§ Task prompt:
Go through the records below and report each line with "have" in it.

§ Stored data entries:
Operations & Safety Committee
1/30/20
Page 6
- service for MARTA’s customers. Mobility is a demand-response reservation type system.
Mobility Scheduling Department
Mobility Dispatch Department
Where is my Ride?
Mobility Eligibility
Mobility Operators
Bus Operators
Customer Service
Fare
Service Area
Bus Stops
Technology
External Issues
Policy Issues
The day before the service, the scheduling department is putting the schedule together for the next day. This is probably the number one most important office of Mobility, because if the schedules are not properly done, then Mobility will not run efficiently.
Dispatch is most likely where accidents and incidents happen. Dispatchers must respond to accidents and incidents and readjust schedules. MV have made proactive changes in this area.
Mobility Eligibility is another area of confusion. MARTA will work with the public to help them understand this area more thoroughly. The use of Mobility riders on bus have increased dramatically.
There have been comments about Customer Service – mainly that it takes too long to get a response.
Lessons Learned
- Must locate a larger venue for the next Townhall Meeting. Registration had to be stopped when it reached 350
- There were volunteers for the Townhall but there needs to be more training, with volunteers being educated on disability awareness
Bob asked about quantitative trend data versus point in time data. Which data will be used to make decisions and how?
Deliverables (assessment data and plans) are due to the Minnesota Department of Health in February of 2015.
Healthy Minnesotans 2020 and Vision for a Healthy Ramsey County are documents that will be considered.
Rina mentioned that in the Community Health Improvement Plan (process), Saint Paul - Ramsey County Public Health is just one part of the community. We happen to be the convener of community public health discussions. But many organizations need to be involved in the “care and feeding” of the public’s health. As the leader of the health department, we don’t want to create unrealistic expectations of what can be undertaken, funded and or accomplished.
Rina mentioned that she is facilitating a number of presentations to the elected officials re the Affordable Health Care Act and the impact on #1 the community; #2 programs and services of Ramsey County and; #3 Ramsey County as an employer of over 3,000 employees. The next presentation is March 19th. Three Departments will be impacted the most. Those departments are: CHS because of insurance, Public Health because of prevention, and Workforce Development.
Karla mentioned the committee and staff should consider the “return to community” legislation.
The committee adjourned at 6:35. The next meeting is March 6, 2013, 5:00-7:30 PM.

§ Result of the task:
Dispatch is most likely where accidents and incidents happen. Dispatchers must respond to accidents and incidents and readjust schedules. MV have made proactive changes in this area.
Mobility Eligibility is another area of confusion. MARTA will work with the public to help them understand this area more thoroughly. The use of Mobility riders on bus have increased dramatically.
There have been comments about Customer Service – mainly that it takes too long to get a response.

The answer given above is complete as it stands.